Armenien gilt nicht selten als Land der Steine. Eine durchaus treffende Bezeichnung. Wie belebt und belebend die starren Riesen und Zwerge sein können, erfährt der Besucher am besten an den zahlreichen Kultstätten und in den vielfältigen Bräuchen. Eine – Art – Pilgerreise.

Nicht Ziege noch Kamel
Armenien aus der Luft, photographiert von Severin Kuhn.

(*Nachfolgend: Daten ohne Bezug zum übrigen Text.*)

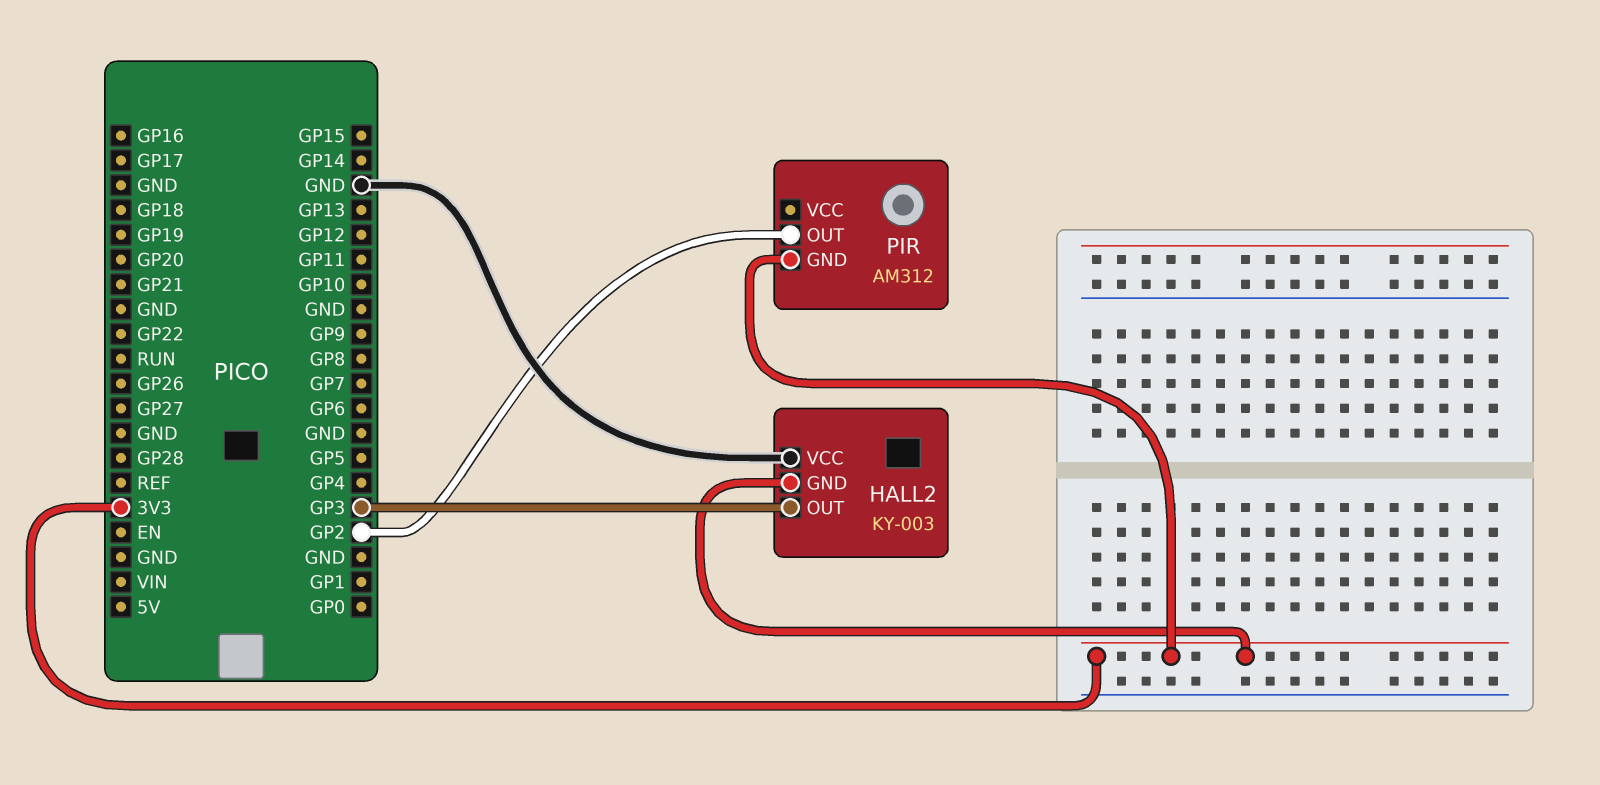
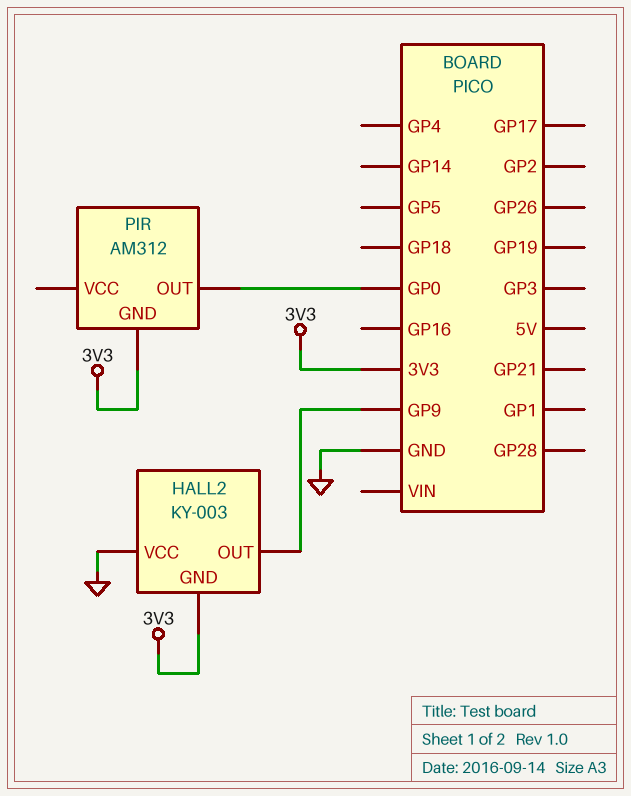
HALL2 pin OUT: GP3 -> GP9
PIR pin OUT: GP2 -> GP0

Auf dem Kamelberg sollen sie liegen, die 14 000 Jahre alten Felsenzeichnungen, denen wir heute einen Besuch abstatten wollen. Die Hochebene auf 3300 m ü. Meer hält mehr als 2000 Petroglyphen bereit, deren Grossteil gehörnte Vierbeiner zeigt, so dass sie in Volks- und Forschermund denn auch gerne als «Ziegenschrift» bezeichnet werden. Wir starten unsere Exkursion zu den in Stein gravierten Tieren von «Zorats Karer» aus, einer Kultstätte im Süden des Landes, die auch unter dem inoffiziellen Namen «armenisches Stonehenge» gehandelt wird. Die in einer Reihe aufgestellten Steinriesen am Rande einer ehemaligen Siedlung sollen einst zur Himmelsbeobachtung gedient haben, die kreisrunden Löcher zur Vermessung der Planetenbahnen.

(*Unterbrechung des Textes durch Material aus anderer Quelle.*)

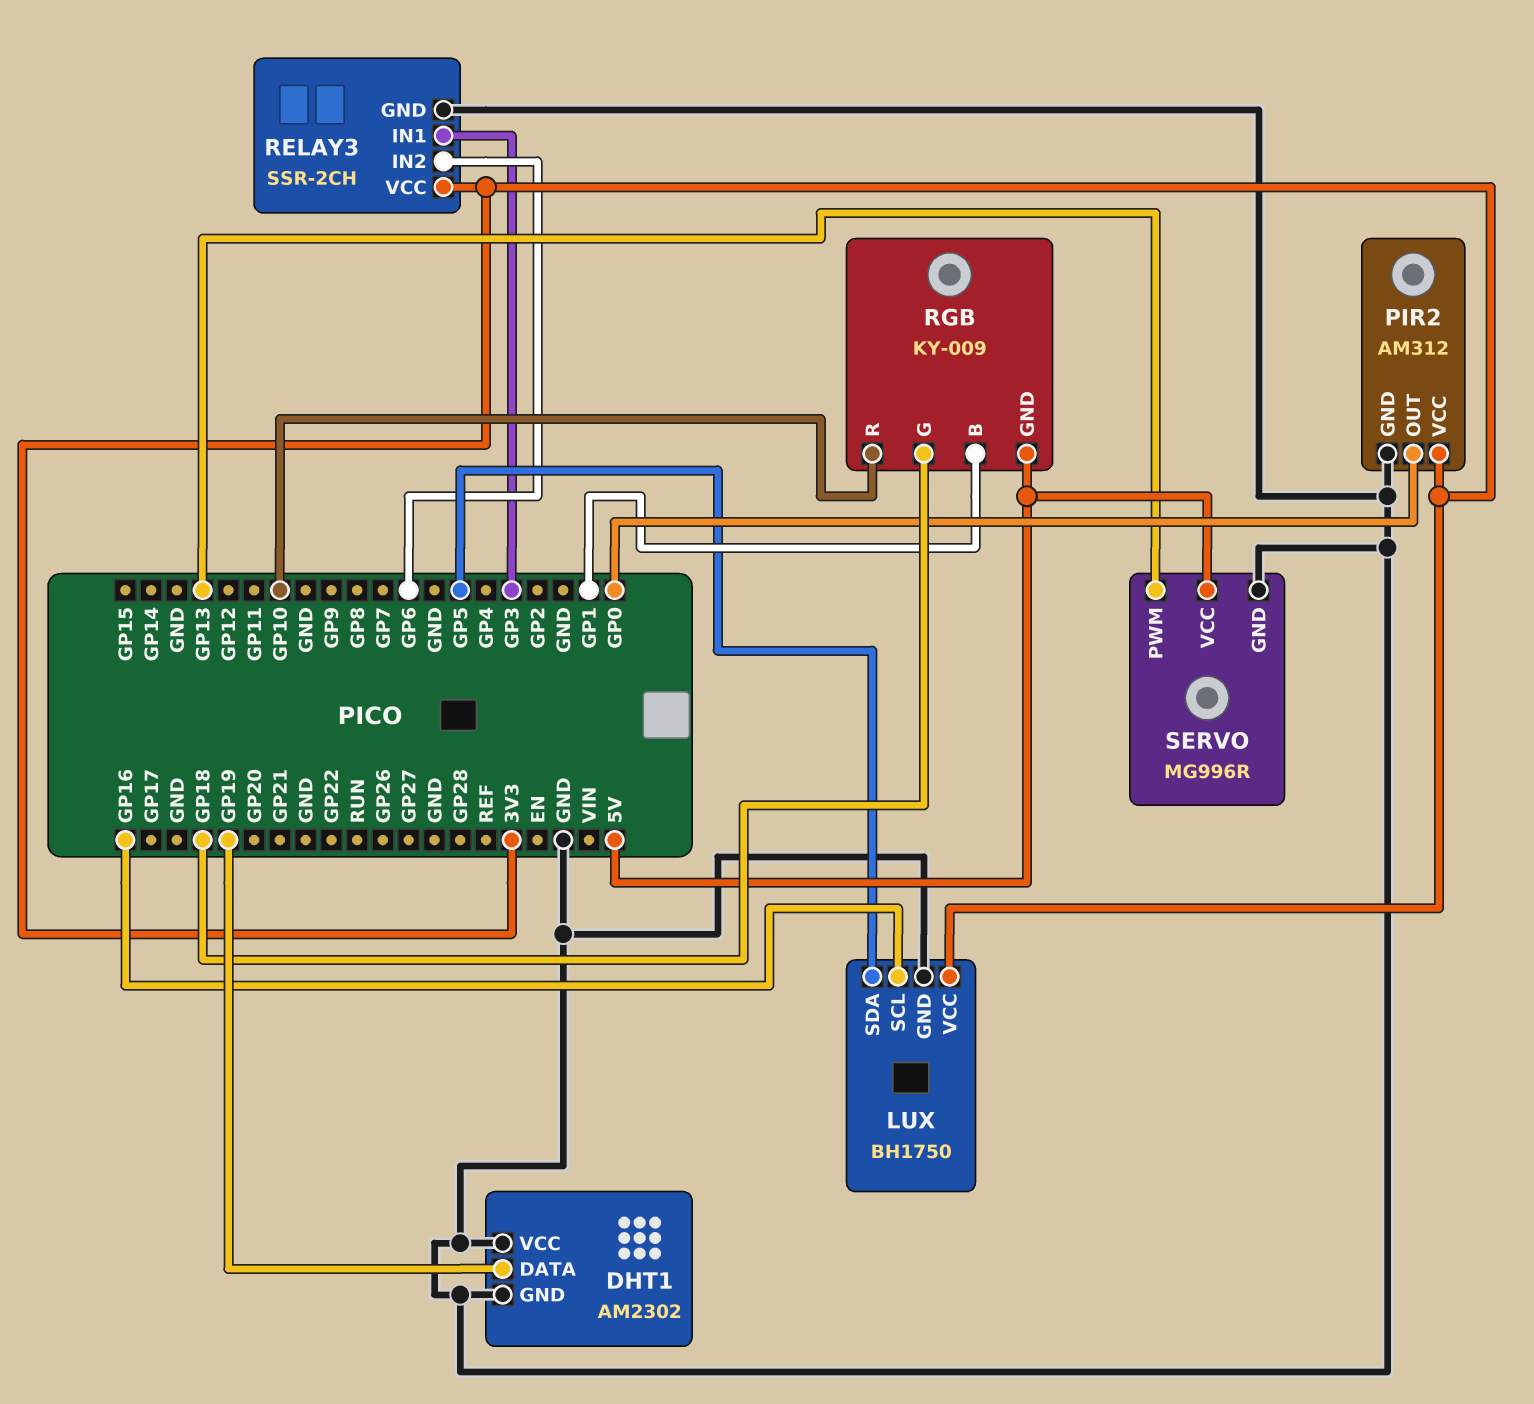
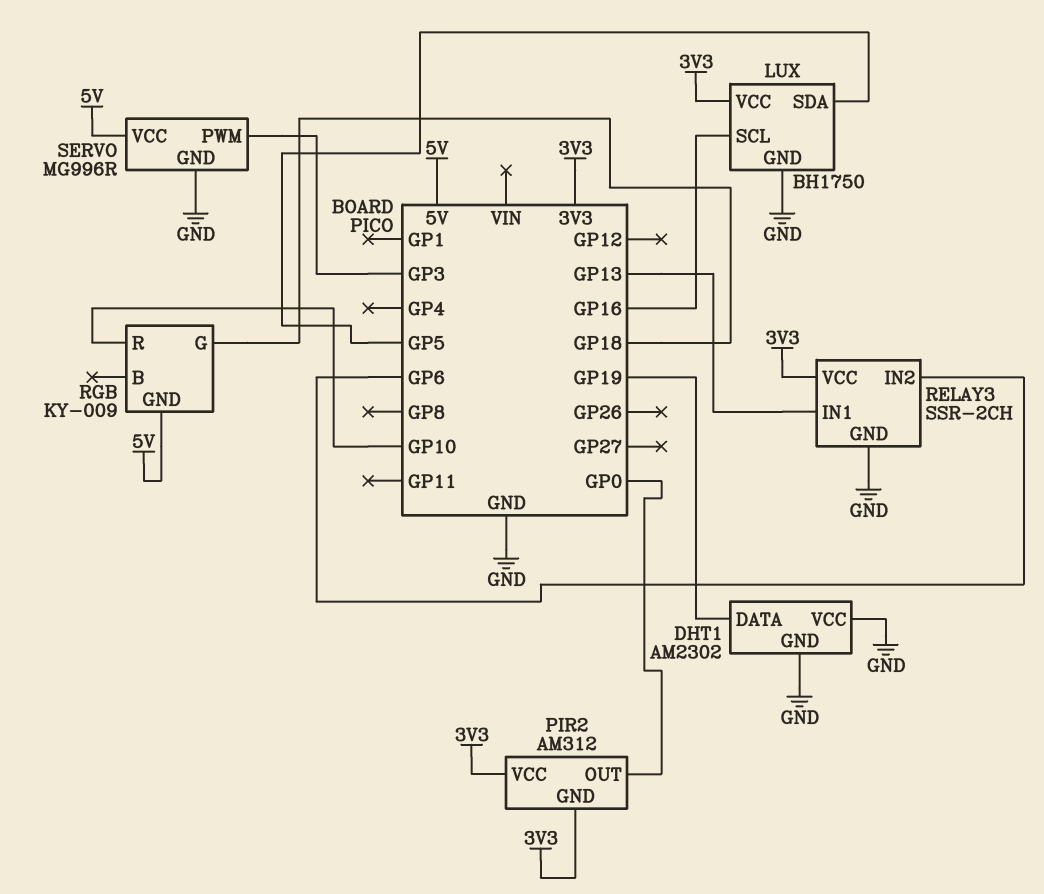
PIR2 pin GND: GND -> 3V3
RELAY3 pin IN1: GP3 -> GP13
RGB pin B: GP1 -> none
SERVO pin PWM: GP13 -> GP3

Stein, Religion, Tiere – das Dreigestirn begleitet unsere Reise durch Armenien wie die Schwalben, die wir in jedem Torbogen nisten sehen. Das Land gilt als erster christlicher Staat, die mit Adler-, Löwen- und Ochsenornamenten geschmückten Kirchen stehen an jeder Kreuzung, die Klöster steinern in imposanter Landschaft: mal halb in den angrenzenden Berg hineingebaut, mal am Ende eines Tals auf dem höchsten Hügel thronend, oder mit bester Sicht auf den Ararat gelegen wie das Kloster «Khor Virap». Gregor der Erleuchter soll an dieser Stelle 13 Jahre lang in eine Schlangengrube eingesperrt gewesen sein, bevor er den damaligen Herrscher Tiridat III. von der Vorstellung befreite, ein Wildschwein zu sein. Der geheilte König erklärte daraufhin im Jahre 301 das Christentum zur Staatsreligion.

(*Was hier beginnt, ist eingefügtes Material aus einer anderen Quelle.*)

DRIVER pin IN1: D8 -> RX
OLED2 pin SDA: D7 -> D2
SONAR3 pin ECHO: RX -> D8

Ähnlich wie andere Götter und Riten zuvor wurde der neue Glaube mit den bestehenden Bräuchen in Einklang gebracht. Eines der fünf christlichen Hochfeste, Vardavar, geht auf die heidnische Göttin der Liebe und der Rosen, Astlik, zurück. Heute wird das Fest offiziell als «Christi Verklärung» gefeiert, den rituellen Part begehen die Festenden aber lustvoll nach altem Brauch: indem sie sich gegenseitig mit Wasser als Zeichen der Wiederbelebung «besprenkeln». Sprich: in einer ausufernden Wasserschlacht. Die Reservoire werden dabei freundlicherweise von der städtischen Feuerwehr aufgefüllt. Aber auch in ernsteren Angelegenheiten haben sich die alten Bräuche erhalten. Noch heute lassen Väter Hühner, Ziegen oder Kühe von den Priestern segnen und schlachten, wenn ihre Söhne heil aus dem zweijährigen Militärdienst zurückkehren, so wie es der Vater unseres Übersetzers Norayr getan hat. Er selbst blieb beim Besuch des Klosters Geghard bereits an der Eingangswand hängen und warf kleine Steinchen an ihr hoch. Während wir nach eigenen Geschossen Ausschau hielten, erklärte er: «Bleibt der Stein an einem Vorsprung hängen, darf man in naher Zukunft Nachwuchs erwarten.» Steinschlagartig entleerten sich unsere Hände, während der 25jährige Norayr eifrig weiter zielte.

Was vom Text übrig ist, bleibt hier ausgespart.